Supplied records

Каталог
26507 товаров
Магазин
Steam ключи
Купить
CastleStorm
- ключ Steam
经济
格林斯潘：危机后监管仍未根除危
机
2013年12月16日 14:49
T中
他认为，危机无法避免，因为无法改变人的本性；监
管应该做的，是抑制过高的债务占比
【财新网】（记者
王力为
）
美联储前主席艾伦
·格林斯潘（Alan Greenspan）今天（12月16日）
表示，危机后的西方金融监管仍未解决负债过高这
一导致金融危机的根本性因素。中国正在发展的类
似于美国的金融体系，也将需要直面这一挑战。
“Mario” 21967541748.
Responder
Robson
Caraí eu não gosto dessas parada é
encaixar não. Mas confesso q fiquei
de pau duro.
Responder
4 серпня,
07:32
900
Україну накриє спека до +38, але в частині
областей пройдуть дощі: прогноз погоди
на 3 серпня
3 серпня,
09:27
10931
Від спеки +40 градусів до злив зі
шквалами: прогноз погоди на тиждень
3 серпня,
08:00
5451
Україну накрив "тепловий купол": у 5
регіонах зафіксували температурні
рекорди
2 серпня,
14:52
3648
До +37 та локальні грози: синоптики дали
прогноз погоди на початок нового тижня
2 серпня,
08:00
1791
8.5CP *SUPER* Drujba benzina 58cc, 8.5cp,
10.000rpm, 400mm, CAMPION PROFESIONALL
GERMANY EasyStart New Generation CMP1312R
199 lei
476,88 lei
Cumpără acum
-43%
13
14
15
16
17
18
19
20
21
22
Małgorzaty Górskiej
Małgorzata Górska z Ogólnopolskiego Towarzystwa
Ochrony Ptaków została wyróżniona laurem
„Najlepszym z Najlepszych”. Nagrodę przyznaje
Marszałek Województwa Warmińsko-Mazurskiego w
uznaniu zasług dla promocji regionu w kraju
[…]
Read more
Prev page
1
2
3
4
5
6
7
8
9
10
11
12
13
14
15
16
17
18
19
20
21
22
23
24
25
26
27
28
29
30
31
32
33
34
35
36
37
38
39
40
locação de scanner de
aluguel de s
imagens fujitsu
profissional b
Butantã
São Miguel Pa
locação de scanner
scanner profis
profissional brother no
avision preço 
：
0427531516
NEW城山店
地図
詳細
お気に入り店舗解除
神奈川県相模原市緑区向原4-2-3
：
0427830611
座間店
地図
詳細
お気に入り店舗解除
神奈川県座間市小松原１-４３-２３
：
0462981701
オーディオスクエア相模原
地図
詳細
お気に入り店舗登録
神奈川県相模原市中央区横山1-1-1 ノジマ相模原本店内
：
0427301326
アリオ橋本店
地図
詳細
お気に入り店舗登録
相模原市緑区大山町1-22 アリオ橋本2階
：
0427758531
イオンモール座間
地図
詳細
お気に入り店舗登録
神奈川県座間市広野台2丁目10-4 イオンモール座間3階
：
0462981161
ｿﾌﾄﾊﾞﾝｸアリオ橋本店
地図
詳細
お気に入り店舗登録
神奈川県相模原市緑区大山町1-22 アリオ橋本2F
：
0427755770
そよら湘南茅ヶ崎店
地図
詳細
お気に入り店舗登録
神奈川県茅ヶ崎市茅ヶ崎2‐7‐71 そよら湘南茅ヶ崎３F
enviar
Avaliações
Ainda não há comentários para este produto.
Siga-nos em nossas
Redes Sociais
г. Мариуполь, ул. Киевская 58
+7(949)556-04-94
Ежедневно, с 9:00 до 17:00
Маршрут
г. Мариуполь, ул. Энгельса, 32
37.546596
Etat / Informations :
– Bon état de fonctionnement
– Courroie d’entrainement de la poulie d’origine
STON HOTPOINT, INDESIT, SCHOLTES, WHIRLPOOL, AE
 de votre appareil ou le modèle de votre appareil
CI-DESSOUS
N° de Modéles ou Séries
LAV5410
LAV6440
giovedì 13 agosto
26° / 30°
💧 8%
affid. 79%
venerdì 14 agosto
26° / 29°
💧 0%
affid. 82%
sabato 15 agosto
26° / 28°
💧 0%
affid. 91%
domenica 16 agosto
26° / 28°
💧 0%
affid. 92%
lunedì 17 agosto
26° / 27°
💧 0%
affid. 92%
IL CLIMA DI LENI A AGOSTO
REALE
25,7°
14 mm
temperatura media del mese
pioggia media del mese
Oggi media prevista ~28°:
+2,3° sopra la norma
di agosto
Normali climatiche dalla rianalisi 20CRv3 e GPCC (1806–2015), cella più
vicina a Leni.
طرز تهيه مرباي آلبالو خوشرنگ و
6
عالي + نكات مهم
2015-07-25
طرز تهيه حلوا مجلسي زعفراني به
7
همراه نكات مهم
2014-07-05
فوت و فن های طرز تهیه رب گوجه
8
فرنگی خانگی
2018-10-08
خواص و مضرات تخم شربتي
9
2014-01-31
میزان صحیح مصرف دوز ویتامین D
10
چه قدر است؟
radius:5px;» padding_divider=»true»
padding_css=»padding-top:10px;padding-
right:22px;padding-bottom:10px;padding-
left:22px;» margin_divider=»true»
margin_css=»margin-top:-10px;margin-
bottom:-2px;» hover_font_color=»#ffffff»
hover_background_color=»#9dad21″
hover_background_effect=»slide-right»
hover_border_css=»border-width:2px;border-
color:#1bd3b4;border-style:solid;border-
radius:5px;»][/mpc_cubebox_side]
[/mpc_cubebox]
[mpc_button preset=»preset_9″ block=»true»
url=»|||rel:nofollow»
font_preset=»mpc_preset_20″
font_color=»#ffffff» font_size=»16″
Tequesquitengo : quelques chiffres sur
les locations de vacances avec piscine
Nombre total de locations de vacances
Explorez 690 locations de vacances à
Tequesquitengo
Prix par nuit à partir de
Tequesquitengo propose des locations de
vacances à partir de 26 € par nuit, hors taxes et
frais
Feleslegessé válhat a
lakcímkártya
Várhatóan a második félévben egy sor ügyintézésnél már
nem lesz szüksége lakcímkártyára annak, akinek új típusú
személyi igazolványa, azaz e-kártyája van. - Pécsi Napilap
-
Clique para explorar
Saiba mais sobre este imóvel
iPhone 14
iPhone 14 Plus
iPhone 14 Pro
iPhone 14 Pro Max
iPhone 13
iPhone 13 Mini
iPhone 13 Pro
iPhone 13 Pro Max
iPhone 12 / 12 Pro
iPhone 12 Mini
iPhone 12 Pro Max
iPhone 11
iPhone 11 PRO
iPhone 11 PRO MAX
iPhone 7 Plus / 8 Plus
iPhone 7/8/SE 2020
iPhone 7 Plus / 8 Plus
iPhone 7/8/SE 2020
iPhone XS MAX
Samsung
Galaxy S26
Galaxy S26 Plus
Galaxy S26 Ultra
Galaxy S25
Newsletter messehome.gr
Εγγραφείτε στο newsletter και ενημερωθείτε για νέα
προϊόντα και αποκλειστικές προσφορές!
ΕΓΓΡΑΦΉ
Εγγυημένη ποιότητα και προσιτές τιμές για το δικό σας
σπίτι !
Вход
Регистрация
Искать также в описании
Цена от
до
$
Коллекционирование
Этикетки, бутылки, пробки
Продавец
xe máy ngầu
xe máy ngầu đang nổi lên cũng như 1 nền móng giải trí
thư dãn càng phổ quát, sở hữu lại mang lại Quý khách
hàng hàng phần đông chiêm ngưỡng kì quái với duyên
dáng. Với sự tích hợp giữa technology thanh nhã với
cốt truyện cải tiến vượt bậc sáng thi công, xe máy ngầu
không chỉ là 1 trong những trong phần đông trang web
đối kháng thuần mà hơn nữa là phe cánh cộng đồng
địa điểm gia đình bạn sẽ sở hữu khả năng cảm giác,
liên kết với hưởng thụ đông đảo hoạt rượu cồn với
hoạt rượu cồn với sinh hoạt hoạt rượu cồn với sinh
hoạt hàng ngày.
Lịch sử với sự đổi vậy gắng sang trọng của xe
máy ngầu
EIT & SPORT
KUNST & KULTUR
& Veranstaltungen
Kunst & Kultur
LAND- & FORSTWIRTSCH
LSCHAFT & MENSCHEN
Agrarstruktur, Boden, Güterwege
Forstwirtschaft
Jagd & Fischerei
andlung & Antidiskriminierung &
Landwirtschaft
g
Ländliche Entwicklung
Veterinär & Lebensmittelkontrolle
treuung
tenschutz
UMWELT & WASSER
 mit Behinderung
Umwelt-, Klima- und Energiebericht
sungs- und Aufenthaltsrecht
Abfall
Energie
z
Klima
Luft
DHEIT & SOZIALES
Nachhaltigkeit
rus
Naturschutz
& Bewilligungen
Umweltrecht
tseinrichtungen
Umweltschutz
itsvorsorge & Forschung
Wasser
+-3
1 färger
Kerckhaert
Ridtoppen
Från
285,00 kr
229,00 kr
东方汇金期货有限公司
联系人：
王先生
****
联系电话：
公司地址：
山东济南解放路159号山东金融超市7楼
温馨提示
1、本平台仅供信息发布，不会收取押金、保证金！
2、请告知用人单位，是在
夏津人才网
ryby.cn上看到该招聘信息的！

Work required
Across all the entries, count the lines that contain the word "đông" and give the number by itself.

Answer area
3